> _The exercise_
Rewrite the listing below with "collector number" swapped for "field number" everywhere it occurs, and leave everything else as it is.

> _Rows_
►

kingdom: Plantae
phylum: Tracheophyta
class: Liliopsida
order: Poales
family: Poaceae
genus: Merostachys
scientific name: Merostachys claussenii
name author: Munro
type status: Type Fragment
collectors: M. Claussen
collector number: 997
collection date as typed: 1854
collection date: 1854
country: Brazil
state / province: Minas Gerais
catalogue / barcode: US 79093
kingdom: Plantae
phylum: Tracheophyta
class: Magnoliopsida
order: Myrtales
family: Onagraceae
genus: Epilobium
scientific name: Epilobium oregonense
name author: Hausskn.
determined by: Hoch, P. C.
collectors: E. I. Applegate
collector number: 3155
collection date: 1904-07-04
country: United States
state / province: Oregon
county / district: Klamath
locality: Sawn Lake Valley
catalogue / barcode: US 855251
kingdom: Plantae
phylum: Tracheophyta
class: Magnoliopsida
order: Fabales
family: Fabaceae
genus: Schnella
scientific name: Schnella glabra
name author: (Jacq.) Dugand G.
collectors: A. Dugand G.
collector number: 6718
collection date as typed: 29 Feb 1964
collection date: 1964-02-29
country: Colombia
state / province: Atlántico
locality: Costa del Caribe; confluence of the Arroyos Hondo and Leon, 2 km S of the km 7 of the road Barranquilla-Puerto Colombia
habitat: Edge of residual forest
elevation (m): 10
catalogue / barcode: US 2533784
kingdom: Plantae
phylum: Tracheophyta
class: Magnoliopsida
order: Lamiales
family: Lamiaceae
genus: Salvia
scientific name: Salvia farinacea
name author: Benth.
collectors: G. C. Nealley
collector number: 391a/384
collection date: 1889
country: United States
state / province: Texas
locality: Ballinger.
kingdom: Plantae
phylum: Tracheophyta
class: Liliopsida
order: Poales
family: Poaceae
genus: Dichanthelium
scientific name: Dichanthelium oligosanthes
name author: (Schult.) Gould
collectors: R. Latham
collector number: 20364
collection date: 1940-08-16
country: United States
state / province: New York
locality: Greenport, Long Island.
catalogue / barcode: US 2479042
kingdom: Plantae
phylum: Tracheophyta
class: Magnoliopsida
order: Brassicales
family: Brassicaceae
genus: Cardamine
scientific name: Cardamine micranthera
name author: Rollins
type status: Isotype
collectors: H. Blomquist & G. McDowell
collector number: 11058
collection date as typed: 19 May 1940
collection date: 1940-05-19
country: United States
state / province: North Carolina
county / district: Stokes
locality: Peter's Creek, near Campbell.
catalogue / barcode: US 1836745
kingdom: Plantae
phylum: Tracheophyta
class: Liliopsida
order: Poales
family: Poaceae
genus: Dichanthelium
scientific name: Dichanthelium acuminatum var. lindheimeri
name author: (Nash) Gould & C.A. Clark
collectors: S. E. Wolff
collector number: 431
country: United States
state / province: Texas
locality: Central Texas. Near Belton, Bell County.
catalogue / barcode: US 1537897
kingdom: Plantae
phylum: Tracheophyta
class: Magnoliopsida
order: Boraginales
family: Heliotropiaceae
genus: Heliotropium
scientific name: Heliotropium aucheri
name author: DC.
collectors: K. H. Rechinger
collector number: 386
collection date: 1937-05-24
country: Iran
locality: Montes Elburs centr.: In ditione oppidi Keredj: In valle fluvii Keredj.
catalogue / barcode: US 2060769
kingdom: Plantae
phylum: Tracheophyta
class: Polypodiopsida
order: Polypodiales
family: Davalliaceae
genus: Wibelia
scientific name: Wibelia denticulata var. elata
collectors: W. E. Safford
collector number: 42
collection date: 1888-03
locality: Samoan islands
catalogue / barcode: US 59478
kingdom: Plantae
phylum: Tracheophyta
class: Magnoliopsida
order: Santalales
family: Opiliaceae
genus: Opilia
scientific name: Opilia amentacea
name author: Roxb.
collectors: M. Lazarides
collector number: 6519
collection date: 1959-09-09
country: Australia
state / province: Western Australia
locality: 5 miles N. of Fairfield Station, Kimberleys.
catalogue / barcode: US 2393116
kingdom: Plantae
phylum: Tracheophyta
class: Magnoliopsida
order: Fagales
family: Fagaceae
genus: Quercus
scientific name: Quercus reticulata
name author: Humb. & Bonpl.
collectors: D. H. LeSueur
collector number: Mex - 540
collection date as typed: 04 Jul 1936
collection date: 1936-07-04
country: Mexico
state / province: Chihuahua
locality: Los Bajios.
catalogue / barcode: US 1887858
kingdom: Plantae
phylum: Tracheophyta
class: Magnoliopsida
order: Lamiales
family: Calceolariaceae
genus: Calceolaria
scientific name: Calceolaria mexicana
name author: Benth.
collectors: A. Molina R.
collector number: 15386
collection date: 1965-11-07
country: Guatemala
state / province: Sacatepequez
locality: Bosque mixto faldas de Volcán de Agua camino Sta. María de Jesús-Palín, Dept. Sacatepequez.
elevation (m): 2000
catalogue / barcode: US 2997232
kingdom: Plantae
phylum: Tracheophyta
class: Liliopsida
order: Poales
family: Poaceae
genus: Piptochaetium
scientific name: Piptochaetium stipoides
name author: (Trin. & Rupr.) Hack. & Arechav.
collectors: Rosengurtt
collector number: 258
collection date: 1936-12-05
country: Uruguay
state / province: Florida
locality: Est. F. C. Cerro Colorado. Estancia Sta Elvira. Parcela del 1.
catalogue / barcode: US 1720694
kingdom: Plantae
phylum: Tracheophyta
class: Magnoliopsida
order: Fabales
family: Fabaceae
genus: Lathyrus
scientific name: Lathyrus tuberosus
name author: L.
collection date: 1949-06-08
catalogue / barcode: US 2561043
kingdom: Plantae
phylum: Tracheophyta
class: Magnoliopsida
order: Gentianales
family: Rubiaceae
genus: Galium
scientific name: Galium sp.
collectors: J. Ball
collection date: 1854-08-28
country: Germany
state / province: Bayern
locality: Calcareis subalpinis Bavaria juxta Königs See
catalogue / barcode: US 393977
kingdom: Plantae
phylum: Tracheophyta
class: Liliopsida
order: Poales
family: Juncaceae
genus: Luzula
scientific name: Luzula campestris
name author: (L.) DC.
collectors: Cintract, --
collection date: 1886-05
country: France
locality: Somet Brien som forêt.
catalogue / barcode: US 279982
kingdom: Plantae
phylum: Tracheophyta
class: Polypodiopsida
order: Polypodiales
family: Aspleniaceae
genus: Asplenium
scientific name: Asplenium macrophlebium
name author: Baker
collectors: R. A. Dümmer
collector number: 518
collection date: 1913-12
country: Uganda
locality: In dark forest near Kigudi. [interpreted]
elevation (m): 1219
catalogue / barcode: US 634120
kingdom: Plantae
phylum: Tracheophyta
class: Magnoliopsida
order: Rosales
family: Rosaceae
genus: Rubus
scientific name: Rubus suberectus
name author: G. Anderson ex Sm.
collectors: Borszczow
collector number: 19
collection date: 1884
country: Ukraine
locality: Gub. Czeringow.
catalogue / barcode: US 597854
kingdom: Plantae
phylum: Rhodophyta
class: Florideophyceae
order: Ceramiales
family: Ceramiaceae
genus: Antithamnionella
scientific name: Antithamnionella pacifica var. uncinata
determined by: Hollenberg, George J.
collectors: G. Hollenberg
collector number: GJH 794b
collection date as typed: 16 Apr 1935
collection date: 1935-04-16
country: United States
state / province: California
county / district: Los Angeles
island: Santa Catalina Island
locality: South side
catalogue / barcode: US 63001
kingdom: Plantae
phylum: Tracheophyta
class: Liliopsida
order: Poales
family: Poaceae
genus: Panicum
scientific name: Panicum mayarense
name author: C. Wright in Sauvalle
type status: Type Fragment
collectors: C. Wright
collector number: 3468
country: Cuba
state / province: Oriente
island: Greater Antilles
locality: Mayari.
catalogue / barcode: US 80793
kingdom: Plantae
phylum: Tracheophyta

◄

> _Solution to this problem_
kingdom: Plantae
phylum: Tracheophyta
class: Liliopsida
order: Poales
family: Poaceae
genus: Merostachys
scientific name: Merostachys claussenii
name author: Munro
type status: Type Fragment
collectors: M. Claussen
field number: 997
collection date as typed: 1854
collection date: 1854
country: Brazil
state / province: Minas Gerais
catalogue / barcode: US 79093
kingdom: Plantae
phylum: Tracheophyta
class: Magnoliopsida
order: Myrtales
family: Onagraceae
genus: Epilobium
scientific name: Epilobium oregonense
name author: Hausskn.
determined by: Hoch, P. C.
collectors: E. I. Applegate
field number: 3155
collection date: 1904-07-04
country: United States
state / province: Oregon
county / district: Klamath
locality: Sawn Lake Valley
catalogue / barcode: US 855251
kingdom: Plantae
phylum: Tracheophyta
class: Magnoliopsida
order: Fabales
family: Fabaceae
genus: Schnella
scientific name: Schnella glabra
name author: (Jacq.) Dugand G.
collectors: A. Dugand G.
field number: 6718
collection date as typed: 29 Feb 1964
collection date: 1964-02-29
country: Colombia
state / province: Atlántico
locality: Costa del Caribe; confluence of the Arroyos Hondo and Leon, 2 km S of the km 7 of the road Barranquilla-Puerto Colombia
habitat: Edge of residual forest
elevation (m): 10
catalogue / barcode: US 2533784
kingdom: Plantae
phylum: Tracheophyta
class: Magnoliopsida
order: Lamiales
family: Lamiaceae
genus: Salvia
scientific name: Salvia farinacea
name author: Benth.
collectors: G. C. Nealley
field number: 391a/384
collection date: 1889
country: United States
state / province: Texas
locality: Ballinger.
kingdom: Plantae
phylum: Tracheophyta
class: Liliopsida
order: Poales
family: Poaceae
genus: Dichanthelium
scientific name: Dichanthelium oligosanthes
name author: (Schult.) Gould
collectors: R. Latham
field number: 20364
collection date: 1940-08-16
country: United States
state / province: New York
locality: Greenport, Long Island.
catalogue / barcode: US 2479042
kingdom: Plantae
phylum: Tracheophyta
class: Magnoliopsida
order: Brassicales
family: Brassicaceae
genus: Cardamine
scientific name: Cardamine micranthera
name author: Rollins
type status: Isotype
collectors: H. Blomquist & G. McDowell
field number: 11058
collection date as typed: 19 May 1940
collection date: 1940-05-19
country: United States
state / province: North Carolina
county / district: Stokes
locality: Peter's Creek, near Campbell.
catalogue / barcode: US 1836745
kingdom: Plantae
phylum: Tracheophyta
class: Liliopsida
order: Poales
family: Poaceae
genus: Dichanthelium
scientific name: Dichanthelium acuminatum var. lindheimeri
name author: (Nash) Gould & C.A. Clark
collectors: S. E. Wolff
field number: 431
country: United States
state / province: Texas
locality: Central Texas. Near Belton, Bell County.
catalogue / barcode: US 1537897
kingdom: Plantae
phylum: Tracheophyta
class: Magnoliopsida
order: Boraginales
family: Heliotropiaceae
genus: Heliotropium
scientific name: Heliotropium aucheri
name author: DC.
collectors: K. H. Rechinger
field number: 386
collection date: 1937-05-24
country: Iran
locality: Montes Elburs centr.: In ditione oppidi Keredj: In valle fluvii Keredj.
catalogue / barcode: US 2060769
kingdom: Plantae
phylum: Tracheophyta
class: Polypodiopsida
order: Polypodiales
family: Davalliaceae
genus: Wibelia
scientific name: Wibelia denticulata var. elata
collectors: W. E. Safford
field number: 42
collection date: 1888-03
locality: Samoan islands
catalogue / barcode: US 59478
kingdom: Plantae
phylum: Tracheophyta
class: Magnoliopsida
order: Santalales
family: Opiliaceae
genus: Opilia
scientific name: Opilia amentacea
name author: Roxb.
collectors: M. Lazarides
field number: 6519
collection date: 1959-09-09
country: Australia
state / province: Western Australia
locality: 5 miles N. of Fairfield Station, Kimberleys.
catalogue / barcode: US 2393116
kingdom: Plantae
phylum: Tracheophyta
class: Magnoliopsida
order: Fagales
family: Fagaceae
genus: Quercus
scientific name: Quercus reticulata
name author: Humb. & Bonpl.
collectors: D. H. LeSueur
field number: Mex - 540
collection date as typed: 04 Jul 1936
collection date: 1936-07-04
country: Mexico
state / province: Chihuahua
locality: Los Bajios.
catalogue / barcode: US 1887858
kingdom: Plantae
phylum: Tracheophyta
class: Magnoliopsida
order: Lamiales
family: Calceolariaceae
genus: Calceolaria
scientific name: Calceolaria mexicana
name author: Benth.
collectors: A. Molina R.
field number: 15386
collection date: 1965-11-07
country: Guatemala
state / province: Sacatepequez
locality: Bosque mixto faldas de Volcán de Agua camino Sta. María de Jesús-Palín, Dept. Sacatepequez.
elevation (m): 2000
catalogue / barcode: US 2997232
kingdom: Plantae
phylum: Tracheophyta
class: Liliopsida
order: Poales
family: Poaceae
genus: Piptochaetium
scientific name: Piptochaetium stipoides
name author: (Trin. & Rupr.) Hack. & Arechav.
collectors: Rosengurtt
field number: 258
collection date: 1936-12-05
country: Uruguay
state / province: Florida
locality: Est. F. C. Cerro Colorado. Estancia Sta Elvira. Parcela del 1.
catalogue / barcode: US 1720694
kingdom: Plantae
phylum: Tracheophyta
class: Magnoliopsida
order: Fabales
family: Fabaceae
genus: Lathyrus
scientific name: Lathyrus tuberosus
name author: L.
collection date: 1949-06-08
catalogue / barcode: US 2561043
kingdom: Plantae
phylum: Tracheophyta
class: Magnoliopsida
order: Gentianales
family: Rubiaceae
genus: Galium
scientific name: Galium sp.
collectors: J. Ball
collection date: 1854-08-28
country: Germany
state / province: Bayern
locality: Calcareis subalpinis Bavaria juxta Königs See
catalogue / barcode: US 393977
kingdom: Plantae
phylum: Tracheophyta
class: Liliopsida
order: Poales
family: Juncaceae
genus: Luzula
scientific name: Luzula campestris
name author: (L.) DC.
collectors: Cintract, --
collection date: 1886-05
country: France
locality: Somet Brien som forêt.
catalogue / barcode: US 279982
kingdom: Plantae
phylum: Tracheophyta
class: Polypodiopsida
order: Polypodiales
family: Aspleniaceae
genus: Asplenium
scientific name: Asplenium macrophlebium
name author: Baker
collectors: R. A. Dümmer
field number: 518
collection date: 1913-12
country: Uganda
locality: In dark forest near Kigudi. [interpreted]
elevation (m): 1219
catalogue / barcode: US 634120
kingdom: Plantae
phylum: Tracheophyta
class: Magnoliopsida
order: Rosales
family: Rosaceae
genus: Rubus
scientific name: Rubus suberectus
name author: G. Anderson ex Sm.
collectors: Borszczow
field number: 19
collection date: 1884
country: Ukraine
locality: Gub. Czeringow.
catalogue / barcode: US 597854
kingdom: Plantae
phylum: Rhodophyta
class: Florideophyceae
order: Ceramiales
family: Ceramiaceae
genus: Antithamnionella
scientific name: Antithamnionella pacifica var. uncinata
determined by: Hollenberg, George J.
collectors: G. Hollenberg
field number: GJH 794b
collection date as typed: 16 Apr 1935
collection date: 1935-04-16
country: United States
state / province: California
county / district: Los Angeles
island: Santa Catalina Island
locality: South side
catalogue / barcode: US 63001
kingdom: Plantae
phylum: Tracheophyta
class: Liliopsida
order: Poales
family: Poaceae
genus: Panicum
scientific name: Panicum mayarense
name author: C. Wright in Sauvalle
type status: Type Fragment
collectors: C. Wright
field number: 3468
country: Cuba
state / province: Oriente
island: Greater Antilles
locality: Mayari.
catalogue / barcode: US 80793
kingdom: Plantae
phylum: Tracheophyta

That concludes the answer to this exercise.